Link: contest
Author: viv001@
Tester: gerald@
Denote the two cubes to be A[][][] and B[][][]. For every fixed (x,y), let MaxLineLenXY[x][y][z] be the maximum length of a line with x and y coordinates fixed at (x,y) and ending at z such that the letters on both the lines in the cubes are identical. This can be easily computed as:
MaxLineLenXY[x][y][z]=(A[x][y][z]==B[x][y][z] ? 1+MaxLineLenXY[x][y][z-1] : 0) ... (1)
Similarly, let MaxLineLenYZ[x][y][z] and MaxLineLenXZ[x][y][z] be the corresponding lines with fixed (y,z) and (x,z) coordinates.
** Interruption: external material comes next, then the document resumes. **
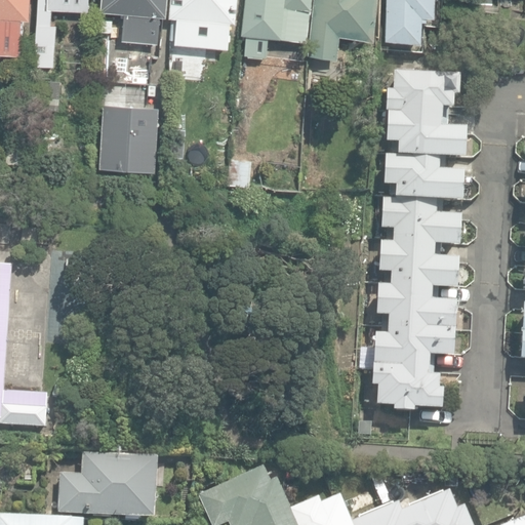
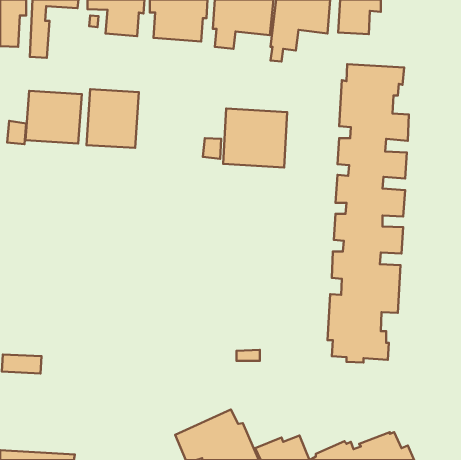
building: none -> [26,91,82,143]
building: none -> [223,109,287,168]
building: [58,451,160,518] -> none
For every fixed x, let MaxSquareLenX[x][y][z] be the maximum length of a square parallel to the x plane (with x-coordinate=x) ending at (y,z) that is common to both A and B. This can be computed as:
MaxSquareLenX[x][y][z]=(A[x][y][z]==B[x][y][z] ? 1+min(MaxSquareLenX[x][y-1][z-1], MaxLineLenXY[x][y][z-1], MaxLineLenXZ[x][y-1][z]) : 0) .. (2)
Similarly, we may compute MaxSquareLenY[x][y][z] and MaxSquareLenZ[x][y][z]
Finally, let MaxCubeLen[x][y][z] be the maximum side of a cube that ends at (x,y,z). This can be computed as:
MaxCubeLen[x][y][z]=(A[x][y][z]==B[x][y][z] ? 1 + min(max_cube_len[x-1][y-1][z-1], MaxSquareLenX[x][y-1][z-1], MaxSquareLenY[x-1][y][z-1], MaxSquareLenZ[x-1][y-1][z], MaxLineLenXY[x][y][z-1], MaxLineLenXZ[x][y-1][z], MaxLineLenYZ[x-1][y][z]) : 0). .. (3)
Then you simply compute the maximum value of MaxCubeLen[x][y][z] and count the number of triplets (x,y,z) that attain this maximum.